### INSTRUCTIONS TO FOLLOW
Write the next part of the news story about the Veterans Affairs secretary's visit to the Tomah VA Medical Center, picking up after its last sentence.

### DOCUMENT SECTION
Robert Wilkie's father served in the U.S. Army's 82nd Airborne Division and jumped out of airplanes during two tours of Vietnam. The physical toll was immense: two new hips, two new knees, a bad back and a lifetime of pain.
"The old way of doing business was to give him a bottle of pills and say, 'Thank you very much,'" Wilkie said.
Wilkie said times have changed. As the U.S. Secretary of Veterans Affairs, he toured the Tomah Veterans Administration Medical Center Tuesday and spoke of the facility's efforts to alleviate pain without the devastating side effect of drug addiction.
He was joined by Wisconsin U.S. Sen. Tammy Baldwin, D-Madison, and Marv and Linda Simacakoski, parents of Jason Simacakoski, a Tomah VA patient who died of a drug overdose while being treated by the Tomah VA in 2014.
Jason Simacakoski's death triggered an investigation of how opioids were administered in Tomah and led to the resignation of the facility's director and medical chief of staff. It also led to legislation that overhauled how VA hospitals treat pain and administer prescription drugs.

### EXTRACTED DATA
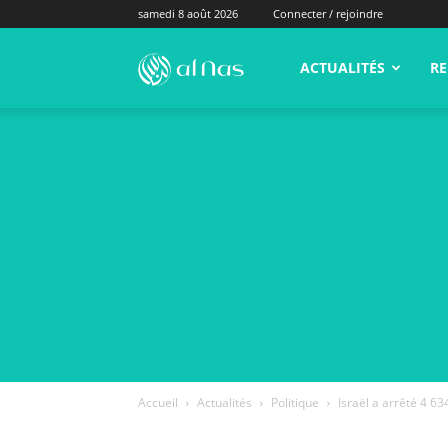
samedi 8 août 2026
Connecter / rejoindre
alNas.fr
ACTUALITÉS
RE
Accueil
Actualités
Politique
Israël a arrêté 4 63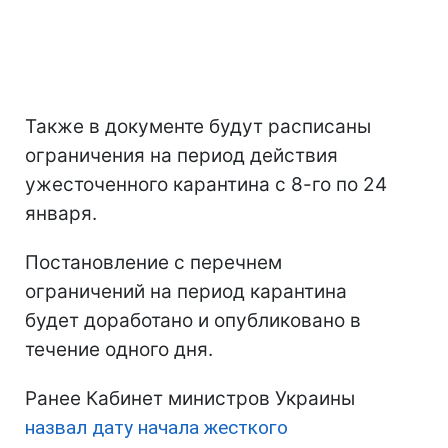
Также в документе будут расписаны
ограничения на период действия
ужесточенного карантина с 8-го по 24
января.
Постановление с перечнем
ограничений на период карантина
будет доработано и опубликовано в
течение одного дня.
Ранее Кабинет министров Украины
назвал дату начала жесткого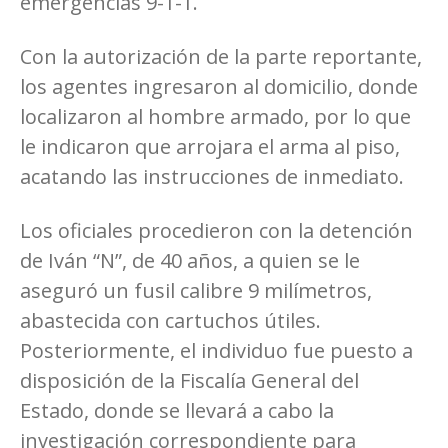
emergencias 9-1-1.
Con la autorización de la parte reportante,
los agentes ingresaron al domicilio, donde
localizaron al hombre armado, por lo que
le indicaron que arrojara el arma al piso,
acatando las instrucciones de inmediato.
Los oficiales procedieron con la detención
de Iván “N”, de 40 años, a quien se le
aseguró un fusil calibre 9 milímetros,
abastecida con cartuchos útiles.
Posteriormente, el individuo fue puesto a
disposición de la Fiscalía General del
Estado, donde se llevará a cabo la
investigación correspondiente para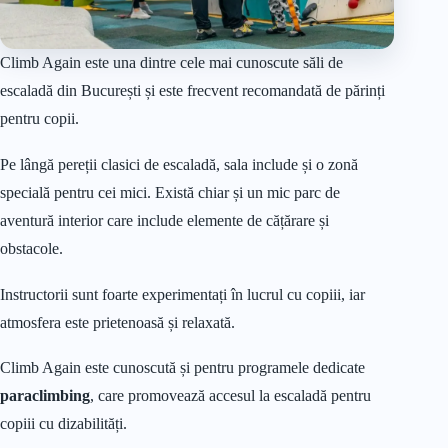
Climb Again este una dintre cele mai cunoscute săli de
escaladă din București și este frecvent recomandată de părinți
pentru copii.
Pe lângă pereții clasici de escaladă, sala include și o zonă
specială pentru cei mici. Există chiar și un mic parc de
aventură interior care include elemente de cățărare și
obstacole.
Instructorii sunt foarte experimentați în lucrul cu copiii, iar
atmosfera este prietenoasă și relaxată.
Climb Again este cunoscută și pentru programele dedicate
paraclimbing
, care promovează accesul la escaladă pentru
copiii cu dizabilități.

---

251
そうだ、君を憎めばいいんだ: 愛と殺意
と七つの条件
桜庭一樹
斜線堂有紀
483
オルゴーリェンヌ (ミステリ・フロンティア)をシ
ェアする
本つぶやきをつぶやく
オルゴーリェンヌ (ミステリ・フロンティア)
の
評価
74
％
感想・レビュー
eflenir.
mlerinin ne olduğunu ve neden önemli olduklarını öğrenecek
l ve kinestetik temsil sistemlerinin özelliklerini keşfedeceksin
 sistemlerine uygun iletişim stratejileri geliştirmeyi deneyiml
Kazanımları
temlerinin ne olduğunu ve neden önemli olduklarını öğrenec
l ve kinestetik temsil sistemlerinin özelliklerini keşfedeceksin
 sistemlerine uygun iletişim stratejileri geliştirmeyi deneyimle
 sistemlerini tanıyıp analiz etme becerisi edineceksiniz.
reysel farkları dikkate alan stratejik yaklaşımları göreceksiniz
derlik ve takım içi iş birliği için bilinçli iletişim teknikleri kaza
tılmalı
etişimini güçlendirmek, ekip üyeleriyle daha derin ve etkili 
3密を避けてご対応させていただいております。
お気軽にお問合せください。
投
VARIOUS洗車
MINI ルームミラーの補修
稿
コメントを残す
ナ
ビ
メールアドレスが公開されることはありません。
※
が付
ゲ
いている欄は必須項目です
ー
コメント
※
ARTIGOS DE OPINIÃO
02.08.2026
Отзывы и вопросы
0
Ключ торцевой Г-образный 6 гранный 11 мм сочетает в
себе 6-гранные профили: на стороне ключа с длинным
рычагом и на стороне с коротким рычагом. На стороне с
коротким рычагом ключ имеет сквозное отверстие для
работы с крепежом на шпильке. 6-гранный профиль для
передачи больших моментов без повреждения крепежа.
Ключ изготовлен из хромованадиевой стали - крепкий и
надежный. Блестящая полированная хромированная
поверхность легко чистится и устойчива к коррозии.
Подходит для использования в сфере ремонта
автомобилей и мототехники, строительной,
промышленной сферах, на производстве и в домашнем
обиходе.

### TASK RESPONSE
Wilkie said the Tomah VA has been at the forefront of the "whole health" approach that seeks alternatives to drug therapy and makes patients active participants in their treatment. It includes a wide range of therapies, including enhanced nutrition, physical therapy, exercise, yoga, aromatherapy and tai chi.
"In my father's day, that would have been unfathomable," Wilkie said. "I'm not exaggerating when I say that the change began here ... this place went from turbulence to transformation."
President Barack Obama signed the Jason Simcakoski Memorial Opioid Safety Act in 2016, and Baldwin said President Donald Trump has supported its implementation "wholeheartedly." She said Tomah has become a "flagship medical center" for pain treatment and that other VA hospitals are following Tomah's reforms.
"We want to see the type of reforms that have happened in this VA hospital happen in every medical center in the VA system," Baldwin said.
She also said it's important to make sure that civilian hospitals apply what the VA has learned.
Linda Simacakoski said she's gratified that veterans are receiving more effective pain therapy. Her family launched the Jason Simcakoski Foundation, which seeks to help veterans facing addiction and mental health issues.
"Something bad happened, but we're trying to make the best of it for other people," she said.
Wilkie said the VA is still trying to stem the tide of suicide among veterans, who take their own life at twice the rate of civilians. He said 70 percent of veterans who commit suicide aren't connected to the VA system.
"We have to go out and find them, change the culture and encourage them to come in and talk," Wilkie said.